Was that passive-aggressiveness in his tone? Condescension? Rosie decided she would fix his forearm for him, sure, but she’d charge him twice as she would anybody else.
“Drugs, then?”
“I suppose.”
That wouldn’t do. What if something didn’t work? What if he’d been damaged beyond repair, beyond the point where she’d still be able to fix him with money and machines?
“Theo, help me prepare him.” He walked forward with a large bag clutched between jeweled knuckles, and together, they eased the body into its new cocoon. Halfway through, she decided to remove the corset. It left boning marks criss-crossed over his own exposed bones, and she wasn’t sure they’d go away.
* * *
It was so late it was turning early, and Rosie couldn’t help but stare at the body on the table in the back room, a little workshop where she used to sit on a toolarge armchair and watch Varadys work on his most ambitious projects. The walls had been covered in brass legs and brass heads ever since she remembered, but nothing else had stood the test of time—she was alone then, braving new territory, and taking a risk with parts of a different kind. On the first day, Rosie wasn’t sure she could do it. On the second day, she was sure she couldn’t do it, when the smell set in and her fingers froze inches from the boy’s body, curling into hesitant claws, retreating to rest idly by her side. The experiment rotted in the back of the workshop, and she didn’t try to make it work.

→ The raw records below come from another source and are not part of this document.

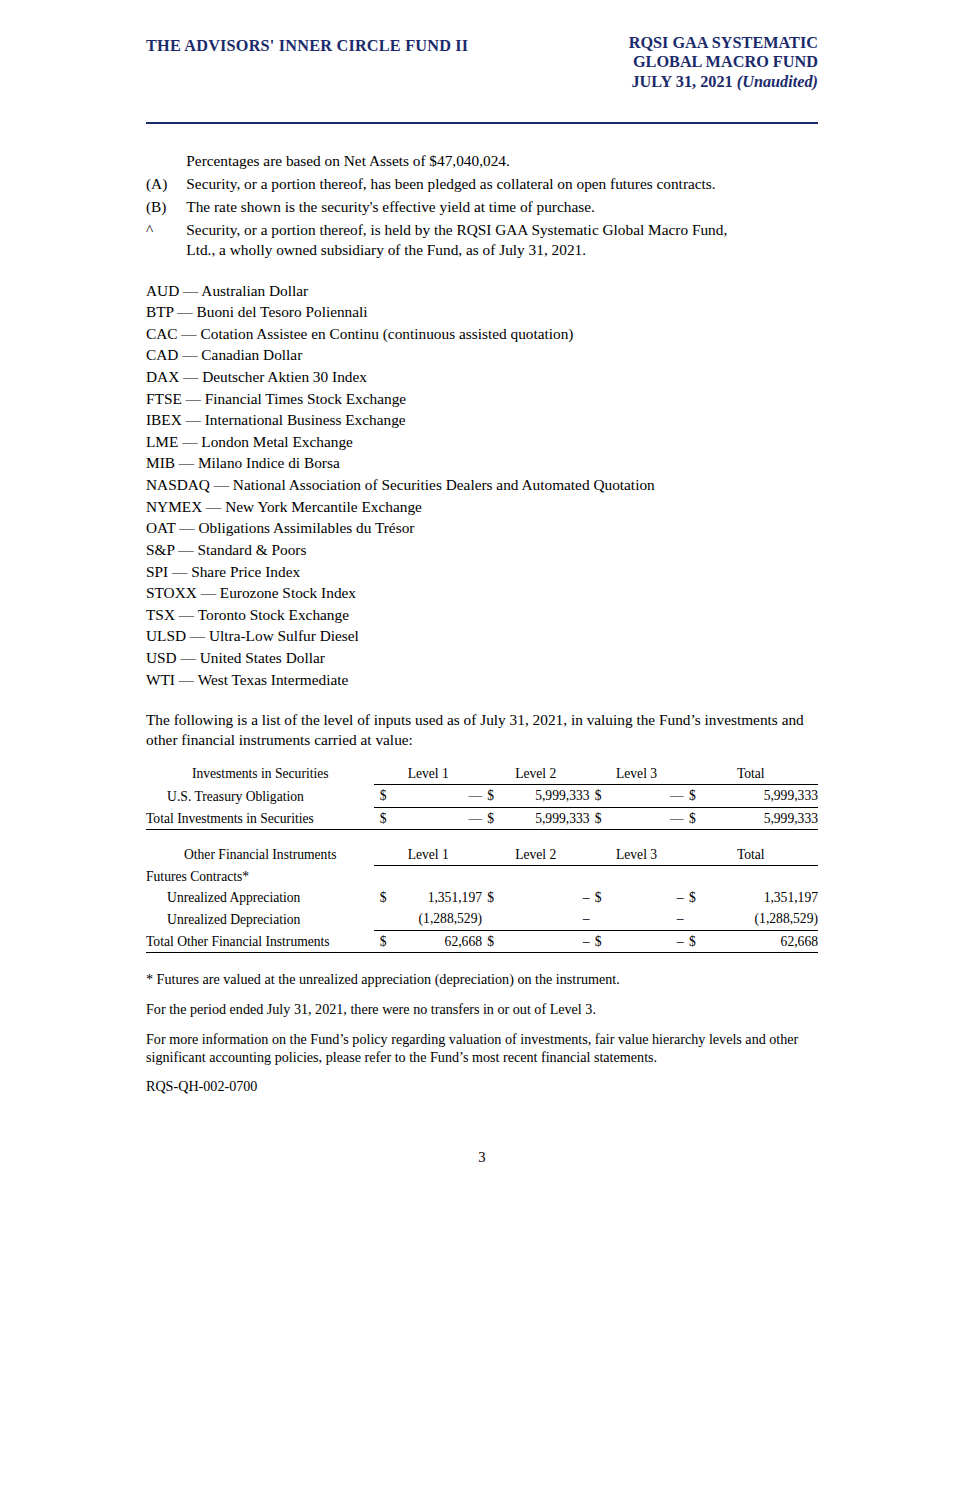The Advisors' Inner Circle Fund II
RQSI GAA Systematic
Global Macro Fund
July 31, 2021 (Unaudited)
Percentages are based on Net Assets of $47,040,024.
(A)
Security, or a portion thereof, has been pledged as collateral on open futures contracts.
(B)
The rate shown is the security's effective yield at time of purchase.
^
Security, or a portion thereof, is held by the RQSI GAA Systematic Global Macro Fund,
Ltd., a wholly owned subsidiary of the Fund, as of July 31, 2021.
AUD — Australian Dollar
BTP — Buoni del Tesoro Poliennali
CAC — Cotation Assistee en Continu (continuous assisted quotation)
CAD — Canadian Dollar
DAX — Deutscher Aktien 30 Index
FTSE — Financial Times Stock Exchange
IBEX — International Business Exchange
LME — London Metal Exchange
MIB — Milano Indice di Borsa
NASDAQ — National Association of Securities Dealers and Automated Quotation
NYMEX — New York Mercantile Exchange
OAT — Obligations Assimilables du Trésor
S&P — Standard & Poors
SPI — Share Price Index
STOXX — Eurozone Stock Index
TSX — Toronto Stock Exchange
ULSD — Ultra-Low Sulfur Diesel
USD — United States Dollar
WTI — West Texas Intermediate
The following is a list of the level of inputs used as of July 31, 2021, in valuing the Fund’s investments and other financial instruments carried at value:
| Investments in Securities | Level 1 | Level 2 | Level 3 | Total |
| --- | --- | --- | --- | --- |
| U.S. Treasury Obligation | $ | — | $ | 5,999,333 | $ | — | $ | 5,999,333 |
| Total Investments in Securities | $ | — | $ | 5,999,333 | $ | — | $ | 5,999,333 |
| Other Financial Instruments | Level 1 | Level 2 | Level 3 | Total |
| Futures Contracts* | |
| Unrealized Appreciation | $ | 1,351,197 | $ | – | $ | – | $ | 1,351,197 |
| Unrealized Depreciation | | (1,288,529) | | – | | – | | (1,288,529) |
| Total Other Financial Instruments | $ | 62,668 | $ | – | $ | – | $ | 62,668 |
* Futures are valued at the unrealized appreciation (depreciation) on the instrument.
For the period ended July 31, 2021, there were no transfers in or out of Level 3.
For more information on the Fund’s policy regarding valuation of investments, fair value hierarchy levels and other significant accounting policies, please refer to the Fund’s most recent financial statements.
RQS-QH-002-0700
3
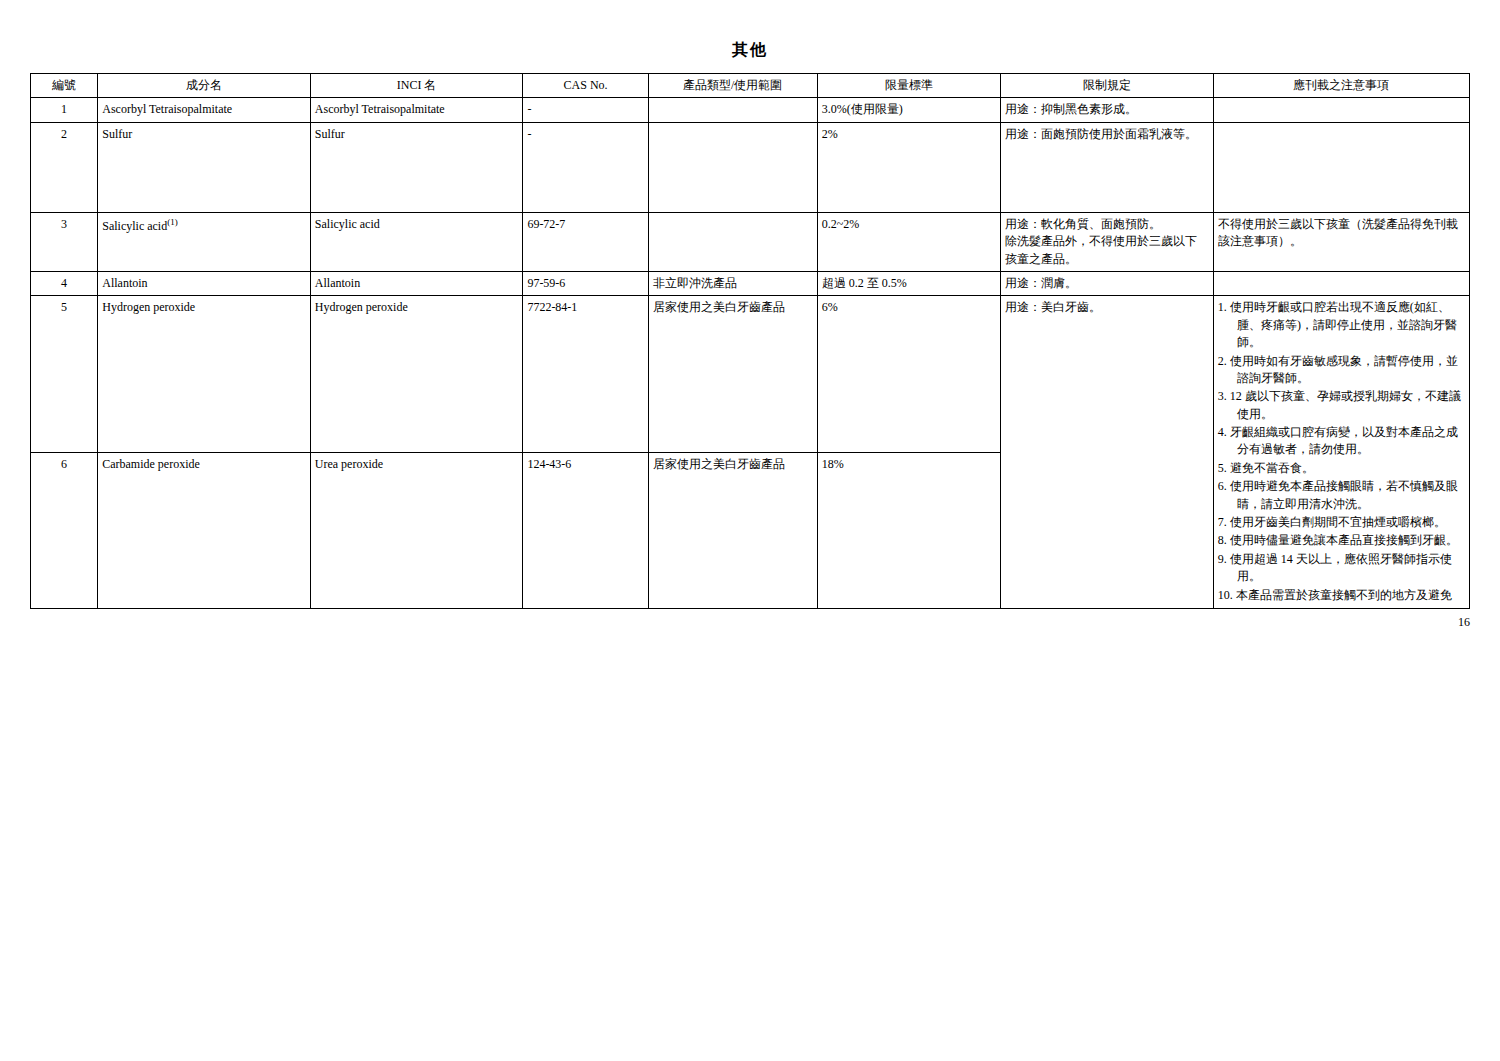其他
| 編號 | 成分名 | INCI 名 | CAS No. | 產品類型/使用範圍 | 限量標準 | 限制規定 | 應刊載之注意事項 |
| --- | --- | --- | --- | --- | --- | --- | --- |
| 1 | Ascorbyl Tetraisopalmitate | Ascorbyl Tetraisopalmitate | - | | 3.0%(使用限量) | 用途：抑制黑色素形成。 | |
| 2 | Sulfur | Sulfur | - | | 2% | 用途：面皰預防使用於面霜乳液等。 | |
| 3 | Salicylic acid (1) | Salicylic acid | 69-72-7 | | 0.2~2% | 用途：軟化角質、面皰預防。 除洗髮產品外，不得使用於三歲以下孩童之產品。 | 不得使用於三歲以下孩童（洗髮產品得免刊載該注意事項）。 |
| 4 | Allantoin | Allantoin | 97-59-6 | 非立即沖洗產品 | 超過 0.2 至 0.5% | 用途：潤膚。 | |
| 5 | Hydrogen peroxide | Hydrogen peroxide | 7722-84-1 | 居家使用之美白牙齒產品 | 6% | 用途：美白牙齒。 | 1. 使用時牙齦或口腔若出現不適反應(如紅、腫、疼痛等)，請即停止使用，並諮詢牙醫師。 2. 使用時如有牙齒敏感現象，請暫停使用，並諮詢牙醫師。 3. 12 歲以下孩童、孕婦或授乳期婦女，不建議使用。 4. 牙齦組織或口腔有病變，以及對本產品之成分有過敏者，請勿使用。 5. 避免不當吞食。 6. 使用時避免本產品接觸眼睛，若不慎觸及眼睛，請立即用清水沖洗。 7. 使用牙齒美白劑期間不宜抽煙或嚼檳榔。 8. 使用時儘量避免讓本產品直接接觸到牙齦。 9. 使用超過 14 天以上，應依照牙醫師指示使用。 10. 本產品需置於孩童接觸不到的地方及避免 |
| 6 | Carbamide peroxide | Urea peroxide | 124-43-6 | 居家使用之美白牙齒產品 | 18% |
16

Two days later, morning found her huddled in a corner, wrapped in a tattered blanket. The safe rattled, the doll wanted out. On the table, the boy had turned purple where gravity had pooled blood beneath his skin. She sat as he lay, and in their own ways, both drifted closer to their own demises, carrying marks of their individual prisons—his a physical set of metal bones, hers a mental picture of a short but eventful life—into the unknown.
If results tended to show themselves to her, they were not doing it this time. Oh no. Her mind was empty but for the icy paralysis that came with fear, and terror, and the stench of the corpse on her work table. Theo was gone. She’d asked him to lay off work for a few days, and when solitude became too much, she asked Aiden to recover the body. She didn’t say a word beyond the ones she’d written on her calling card, sent clutched in the right hand of a dead-eyed child, as her left held a brand new doll. Varadys Automata, Dolls For Dreamers , the sign over the door said—and sometimes, Rosie still tried to live up to it.
The body left, the smell lingered. And then the note arrived, written in golden ink over pale pink, thick paper with a vague scent of roses.
There’s one more thing, Miss. I want it to speak. But more than that, I want it able to converse. Call back when possible. With love, G.
She tore the note and let the pieces fall around her feet on the floor boards. A figure of despair, she found herself looking up at the walls of the brass reliquary that was her workshop. The lady didn’t know what she wanted, but Rosie did—and it was no longer a robot. It was a slave.
* * *
No one knew slaves quite like Max. Maximillian, once. Dark skin, wavy hair, bluegreen eyes, an eyepatch, and a body covered in scars, all worn like uncomfortable clothes around one of the highest penthouses in the city—one with rooftop access, and thus an escape route into the skies he had always called home.